Vlag van Noord-Korea








De vlag van Noord-Korea bestaat uit een brede horizontale rode baan tussen twee smallere blauwe banen, van elkaar gescheiden door twee witte lijnen; in de rode baan staat een rode ster op een witte schijf. De vlag werd op 8 september 1948 aangenomen als nationale vlag.
Symboliek[bewerken | brontekst bewerken]
De rode ster staat voor het communisme en is geplaatst op een witte schijf die mogelijk op het Yin Yang-symbool betrekking heeft. Dat is een symbool dat in de Koreaanse cultuur wordt gebruikt.


De kleur rood vertegenwoordigt revolutionair patriottisme. De blauwe strepen impliceren de "Aspiratie van de Koreaanse mensen zich met de revolutionaire mensen van de gehele wereld te verenigen en voor de overwinning van het idee van onafhankelijkheid, vriendschap en vrede te strijden."

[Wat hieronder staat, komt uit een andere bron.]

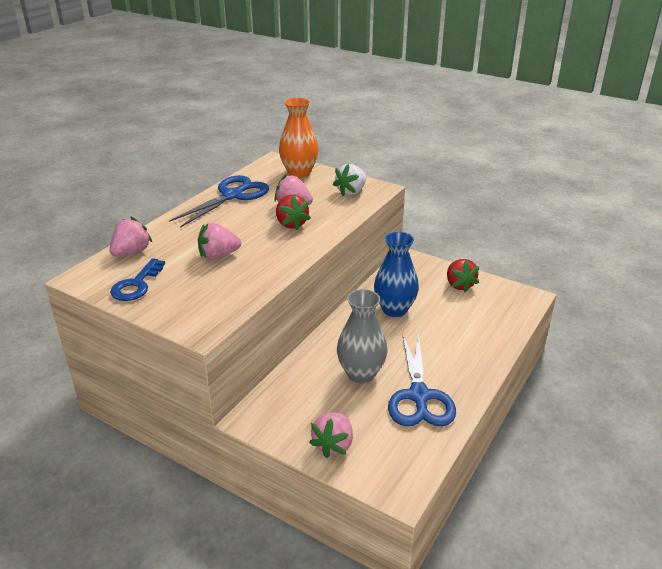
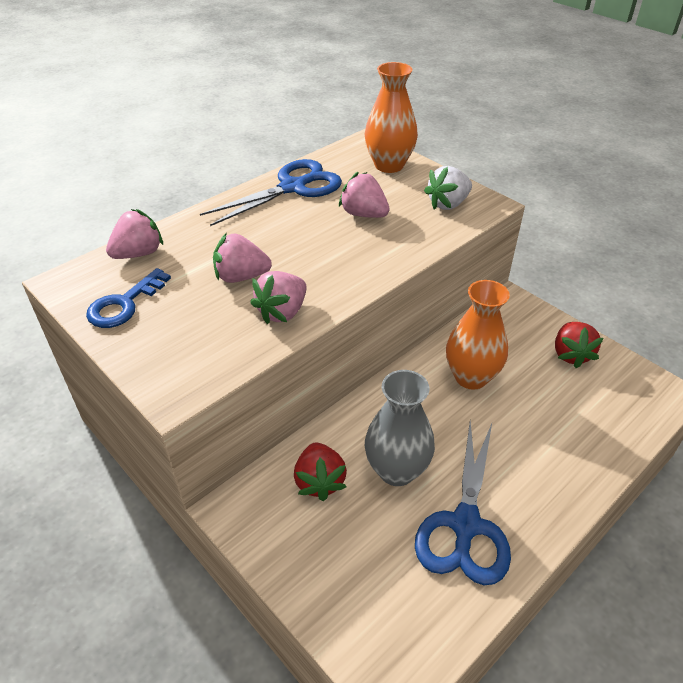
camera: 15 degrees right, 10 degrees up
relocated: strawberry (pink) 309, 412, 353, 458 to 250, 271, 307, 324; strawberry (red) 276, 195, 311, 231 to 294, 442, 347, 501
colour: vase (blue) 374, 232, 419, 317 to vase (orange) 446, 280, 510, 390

Vlag van Kijŏng-dong[bewerken | brontekst bewerken]
In Kijŏng-dong, een dorp aan de Noord-Koreaanse zijde van de gedemilitariseerde zone, wappert een 136 kilo wegende vlag aan een van de hoogste vlaggenmasten ter wereld (160 meter). Deze vlaggenmast was eerst lager, maar toen een vlaggenmast in Daeseong-dong (aan de overkant van de DMZ in Zuid-Korea) verhoogd werd, werd die van Kijŏng-dong ook verhoogd.
Eind jaren zeventig loofde de Zuid-Koreaanse president Chun Doo-hwan een half miljoen dollar uit voor degene die de vlag van de vlaggenmast van Kijŏng-dong haalt en bij de presidentiële residentie afgeeft.